To do -
Give every line of the data again, unchanged, but with no pictures.

Supplied data -
======

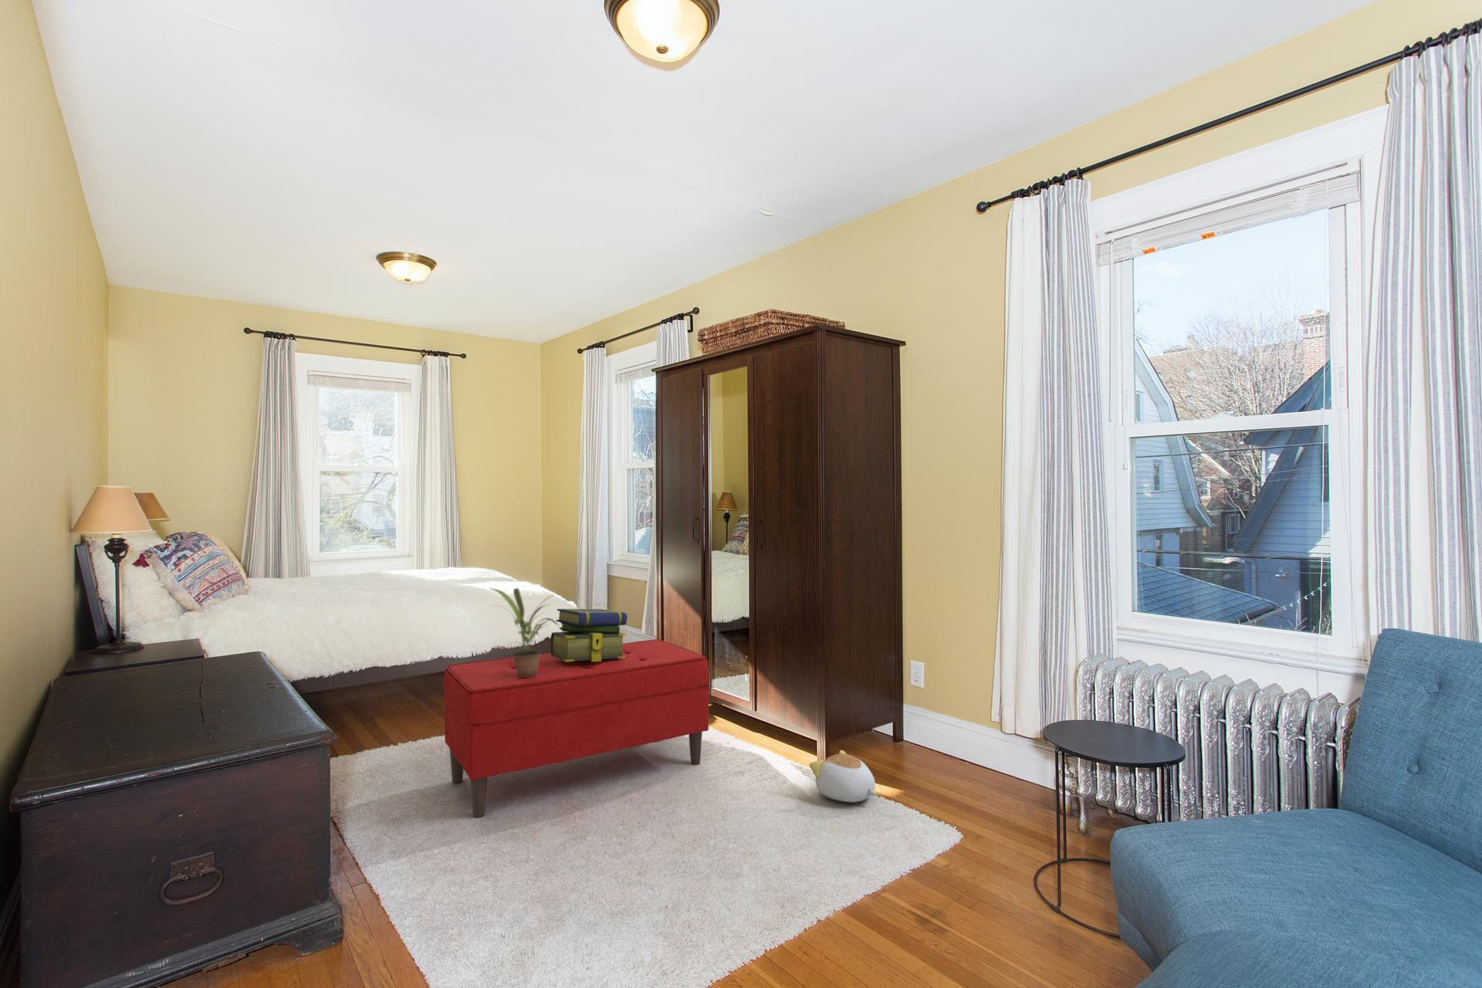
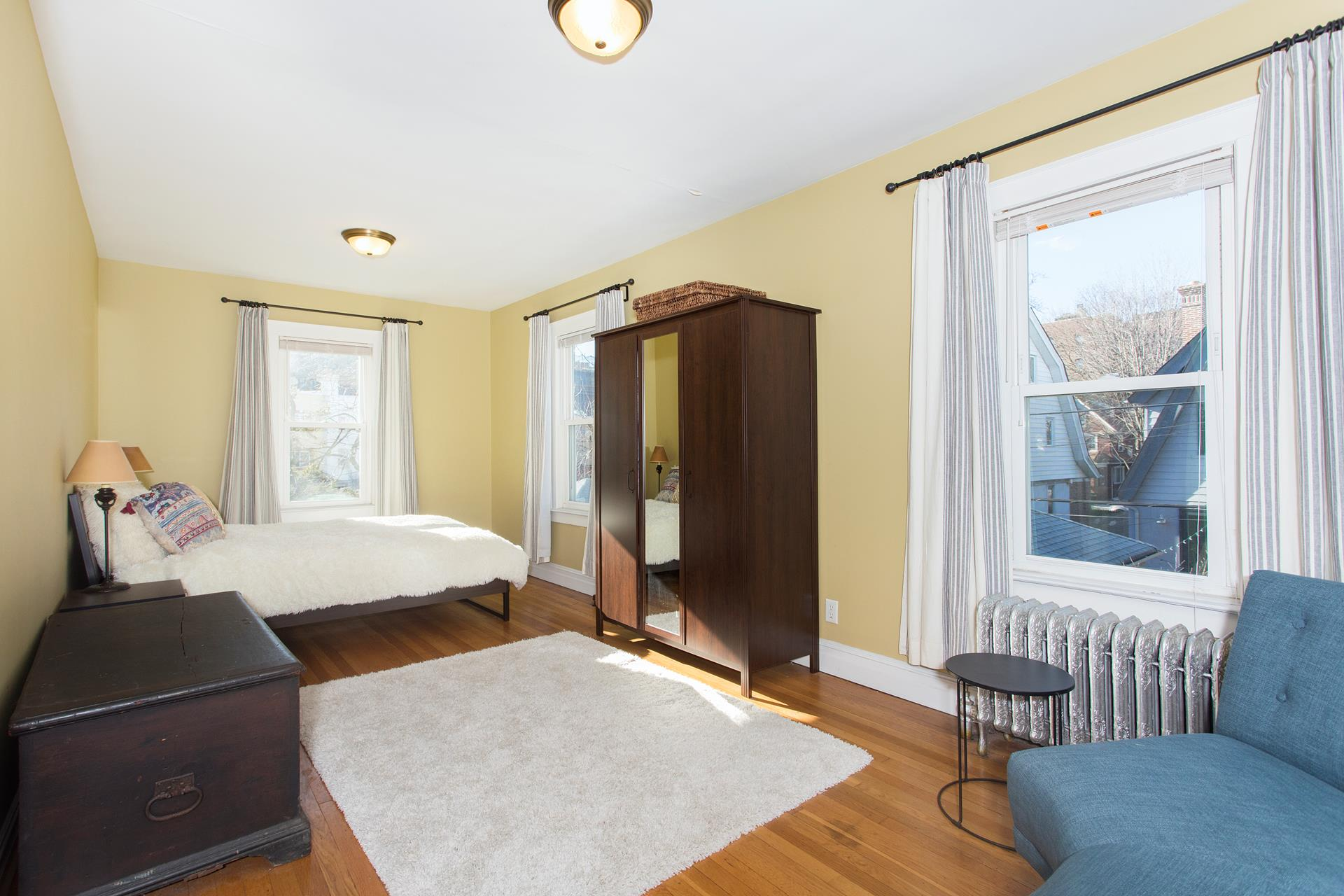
- potted plant [488,587,559,677]
- bench [443,638,710,818]
- plush toy [809,750,877,803]
- stack of books [549,609,627,662]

======

Answer -
- potted plant [488,587,559,677]
- bench [443,638,710,818]
- plush toy [809,750,877,803]
- stack of books [549,609,627,662]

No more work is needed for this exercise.